A Duke Professor’s Play on Jackie Robinson Is a Hit for Clayton’s Juneteenth Celebration

“There were a little over 100 people,” Wiley added. “Two gospel choirs from the community, and a couple of speakers. I was the main event.”

Also a faculty fellow and co-director of America’s Hallowed Ground at Kenan, Wiley is a prolific actor and writer who has written 15 solo and ensemble plays since 2000. It’s a body of work that pulls from a deep well of research and craftsmanship in the creation of theatre that documents some of America’s most compelling moments: the daring escape of the enslaved Henry “Box” Brown, the trial of Emmett Till, the hardships endured by the 1961 Freedom Riders jailed in Mississippi’s notorious Parchman Penitentiary, and the Montgomery Bus Boycott.

Wiley’s most recent play, “Changing Same: The Cold-Blooded Murder Of Booker T. Spicely,” co-written with Durham playwright Howard Craft, premiered last November at Duke and UNC-Chapel Hill. The play tells the story of Private Booker T. Spicely, a serviceman killed by a Durham city bus driver after he initially questioned the motorman why he had to move to the Jim Crow section of the bus.

Transcribed page text:
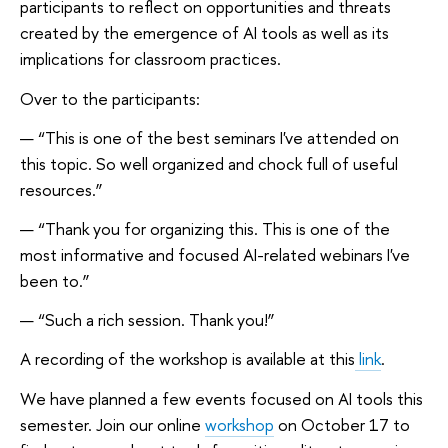
participants to reflect on opportunities and threats
created by the emergence of AI tools as well as its
implications for classroom practices.
Over to the participants:
“This is one of the best seminars I've attended on
this topic. So well organized and chock full of useful
resources.”
“Thank you for organizing this. This is one of the
most informative and focused AI-related webinars I've
been to.”
“Such a rich session. Thank you!”
A recording of the workshop is available at this
link
.
We have planned a few events focused on AI tools this
semester. Join our online
workshop
on October 17 to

#### The task:
From the article about the Jackie Robinson play, copy word for word the passage that begins with the words "A Duke Professor’s" and ends with "Montgomery Bus Boycott.".

#### Task response:
A Duke Professor’s Play on Jackie Robinson Is a Hit for Clayton’s Juneteenth Celebration

“There were a little over 100 people,” Wiley added. “Two gospel choirs from the community, and a couple of speakers. I was the main event.”

Also a faculty fellow and co-director of America’s Hallowed Ground at Kenan, Wiley is a prolific actor and writer who has written 15 solo and ensemble plays since 2000. It’s a body of work that pulls from a deep well of research and craftsmanship in the creation of theatre that documents some of America’s most compelling moments: the daring escape of the enslaved Henry “Box” Brown, the trial of Emmett Till, the hardships endured by the 1961 Freedom Riders jailed in Mississippi’s notorious Parchman Penitentiary, and the Montgomery Bus Boycott.